Environmental deformations dynamically shift the grid cell spatial metric
Abstract
In familiar environments, the firing fields of entorhinal grid cells form regular triangular lattices. However, when the geometric shape of the environment is deformed, these time-averaged grid patterns are distorted in a grid scale-dependent and local manner. We hypothesized that this distortion in part reflects dynamic anchoring of the grid code to displaced boundaries, possibly through border cell-grid cell interactions. To test this hypothesis, we first reanalyzed two existing rodent grid rescaling datasets to identify previously unrecognized boundary-tethered shifts in grid phase that contribute to the appearance of rescaling. We then demonstrated in a computational model that boundary-tethered phase shifts, as well as scale-dependent and local distortions of the time-averaged grid pattern, could emerge from border-grid interactions without altering inherent grid scale. Together, these results demonstrate that environmental deformations induce history-dependent shifts in grid phase, and implicate border-grid interactions as a potential mechanism underlying these dynamics.
Data availability
All simulations were conducted with custom-written MATLAB scripts. These scripts and the simulation results presented here are available on Github at: https://github.com/akeinath/Keinath_BoundaryTetheredModel. All values generated during our reanalysis are included as source data files. All original reanalyzed data were originally reported in the following papers:1)Barry et al., 2007. Experience-dependent rescaling of entorhinal grids. https://doi.org/10.1038/nn1905;2)Stensola et al., 2012. The entorhinal map is descritized. https://doi.org/10.1038/nature11649.These data are available upon request from the corresponding authors of these papers.

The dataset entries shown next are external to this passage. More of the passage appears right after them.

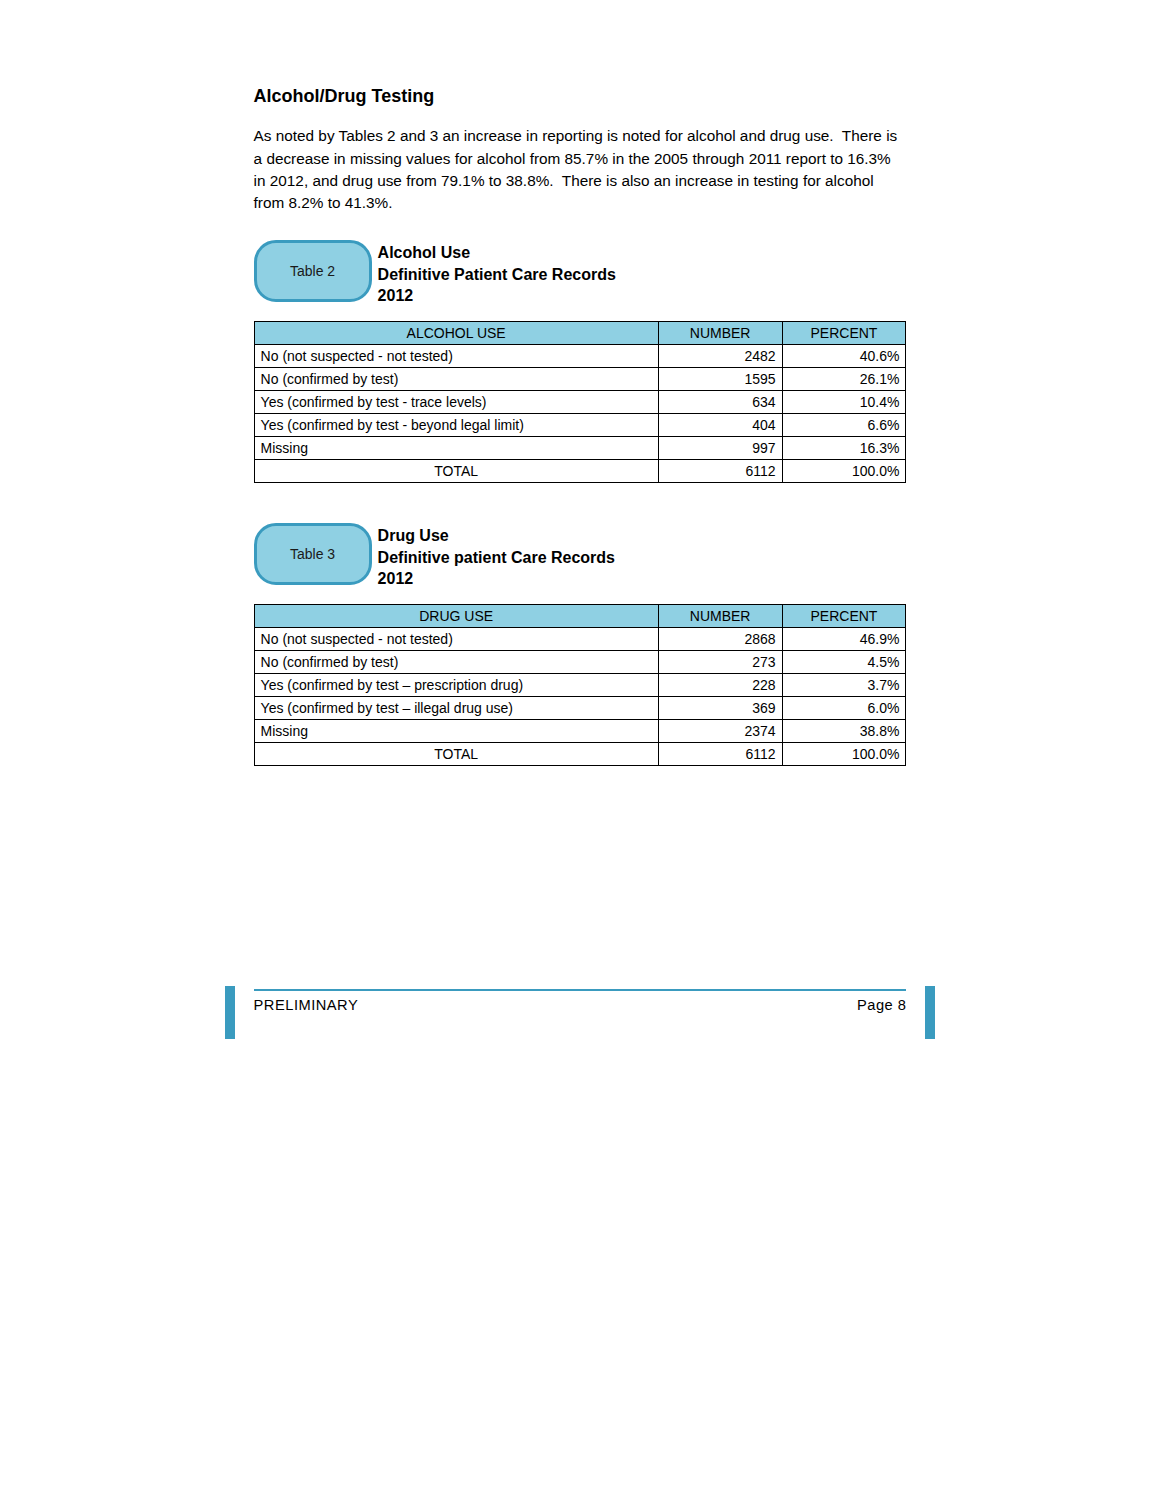Alcohol/Drug Testing
As noted by Tables 2 and 3 an increase in reporting is noted for alcohol and drug use. There is a decrease in missing values for alcohol from 85.7% in the 2005 through 2011 report to 16.3% in 2012, and drug use from 79.1% to 38.8%. There is also an increase in testing for alcohol from 8.2% to 41.3%.
Table 2
Alcohol Use
Definitive Patient Care Records
2012
| ALCOHOL USE | NUMBER | PERCENT |
| --- | --- | --- |
| No (not suspected - not tested) | 2482 | 40.6% |
| No (confirmed by test) | 1595 | 26.1% |
| Yes (confirmed by test - trace levels) | 634 | 10.4% |
| Yes (confirmed by test - beyond legal limit) | 404 | 6.6% |
| Missing | 997 | 16.3% |
| TOTAL | 6112 | 100.0% |
Table 3
Drug Use
Definitive patient Care Records
2012
| DRUG USE | NUMBER | PERCENT |
| --- | --- | --- |
| No (not suspected - not tested) | 2868 | 46.9% |
| No (confirmed by test) | 273 | 4.5% |
| Yes (confirmed by test – prescription drug) | 228 | 3.7% |
| Yes (confirmed by test – illegal drug use) | 369 | 6.0% |
| Missing | 2374 | 38.8% |
| TOTAL | 6112 | 100.0% |
PRELIMINARY
Page 8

Article and author information
Author details
Funding
National Science Foundation (PHY-1734030)
- Vijay Balasubramanian
National Institutes of Health (EY022350)
- Russell A Epstein
National Institutes of Health (EY022350)
- Russell A Epstein
National Science Foundation (966142)
- Alexandra T Keinath
National Science Foundation (PHY-584 1607611))
- Vijay Balasubramanian
The funders had no role in study design, data collection and interpretation, or the decision to submit the work for publication.
Copyright
© 2018, Keinath et al.
This article is distributed under the terms of the Creative Commons Attribution License permitting unrestricted use and redistribution provided that the original author and source are credited.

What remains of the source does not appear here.